Uber testet Teenager-Transporte mit Tracking für Eltern

In drei US-Städten können Teenager nun selbst Uber-Fahrten buchen. Die Eltern erhalten Echtzeit-Tracking-Daten und zahlen die Rechnung.

Um Eltern von Logistik-Stress rund um Freizeitaktivitäten ihrer Teenager zu befreien, will der Fahrtendienst Uber künftig einen neuen Dienst anbieten. Derzeit wird der Teenager-Transport in drei US-Städten getestet. Jugendliche zwischen 13 und 17 Jahren können dabei selbstständig Uber benutzen. Die Eltern erhalten Mitteilungen über gebuchte Fahrten, die voraussichtliche Ankunftszeit und Echtzeit-Tracking-Daten auf ihr Smartphone.
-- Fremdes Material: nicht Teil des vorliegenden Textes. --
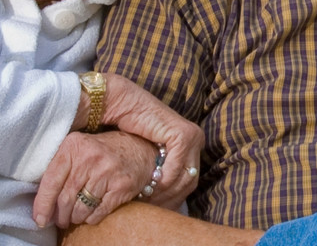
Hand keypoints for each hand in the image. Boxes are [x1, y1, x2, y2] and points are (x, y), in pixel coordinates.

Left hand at [34, 131, 157, 227]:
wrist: (140, 148)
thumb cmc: (103, 151)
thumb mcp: (80, 148)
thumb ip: (62, 166)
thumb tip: (42, 200)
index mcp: (74, 145)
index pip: (51, 179)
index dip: (42, 203)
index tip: (39, 219)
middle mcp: (90, 158)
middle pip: (65, 198)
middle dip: (59, 215)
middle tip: (59, 220)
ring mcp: (107, 172)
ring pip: (80, 208)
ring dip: (74, 218)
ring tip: (74, 217)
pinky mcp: (121, 187)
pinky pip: (98, 213)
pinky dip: (90, 219)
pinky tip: (90, 215)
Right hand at [98, 73, 204, 203]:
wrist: (120, 104)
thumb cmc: (128, 130)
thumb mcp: (146, 157)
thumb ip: (155, 174)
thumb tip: (158, 205)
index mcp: (190, 145)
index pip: (188, 181)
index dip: (172, 200)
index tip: (156, 213)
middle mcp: (196, 139)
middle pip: (189, 182)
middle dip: (169, 200)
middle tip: (151, 212)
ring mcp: (193, 136)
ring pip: (184, 178)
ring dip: (165, 193)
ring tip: (147, 203)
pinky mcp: (184, 135)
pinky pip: (176, 168)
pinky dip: (163, 181)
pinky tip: (147, 188)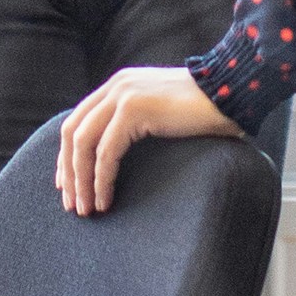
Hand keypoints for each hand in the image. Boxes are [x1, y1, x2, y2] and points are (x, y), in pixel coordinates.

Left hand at [55, 65, 235, 216]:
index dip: (67, 156)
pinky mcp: (133, 110)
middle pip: (72, 132)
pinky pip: (106, 152)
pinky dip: (101, 179)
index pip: (77, 121)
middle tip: (71, 203)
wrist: (228, 93)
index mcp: (117, 86)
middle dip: (68, 171)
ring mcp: (122, 95)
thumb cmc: (200, 110)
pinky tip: (104, 200)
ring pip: (84, 144)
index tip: (68, 185)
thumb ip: (133, 121)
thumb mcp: (157, 111)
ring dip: (81, 180)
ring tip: (86, 209)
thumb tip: (113, 155)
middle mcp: (114, 87)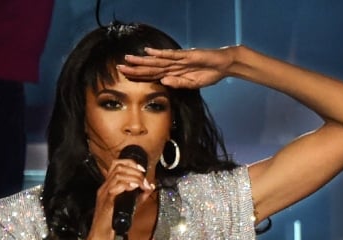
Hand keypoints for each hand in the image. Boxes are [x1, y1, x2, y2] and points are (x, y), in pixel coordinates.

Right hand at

Die Fahrtkosten werden vom Uber-Profil eines Elternteils abgebucht.

Gut bewertete Fahrer

"Wir alle wünschen uns, wir könnten an mehreren Orten gleichzeitig sein. Aber bis dahin kann Uber Familien mit der Logistik helfen", heißt es in einer Presseaussendung zum Start des Teenager-Angebots in Seattle, Phoenix und Columbus. Uber richtet sich damit an berufstätige oder anders vielbeschäftigte Eltern und verspricht, den Nachwuchs sicher an ihre Ziele zu bringen. Für den Teenager-Dienst sollen nur Fahrer herangezogen werden, die durchgehend hohe Bewertungen von Uber-Kunden erhalten haben.

Umfassendes Tracking

Wie Mashable berichtet, erlaubt der Dienst den Eltern, ihre Kinder genau zu verfolgen. Sollte sich das Fahrtziel oder die berechnete Ankunftszeit während der Fahrt ändern, können sich Eltern von der Uber-App sofort benachrichtigen lassen. Ebenso benachrichtigt werden die Eltern, wenn der Jugendliche mehr als 1000 Meter vom geplanten Fahrtziel aussteigt. Auch nach dem Aussteigen erhalten die Eltern 20 Minuten lang die genaue Position des Smartphones ihres Teenagers in Echtzeit angezeigt.

Familienprofile

Um Teenagern die Benutzung von Uber zu ermöglichen, muss zunächst ein Familienprofil angelegt werden. Jeder Nutzer der Uber-App kann damit anderen Familienmitgliedern Fahrten ermöglichen, die dann über eine Zahlungsweise - etwa eine Kreditkarte - verrechnet werden. Unter den Familienprofilen können in den drei Testgebieten eigene Teenager-Profile angelegt werden.

Motive

Laut Uber sind mangelnde Transportoptionen der Hauptgrund dafür, dass Teenager nicht an bestimmten außerschulischen Aktivitäten teilnehmen können. Wie Mashable anmerkt, hat Uber allerdings auch ein Interesse, diverse schlechte Nachrichten mit Neuerungen vergessen zu machen. Firmenchef Travis Kalanick steht aktuell sehr unter Druck. Der Verwaltungsrat hält ihm noch den Rücken frei.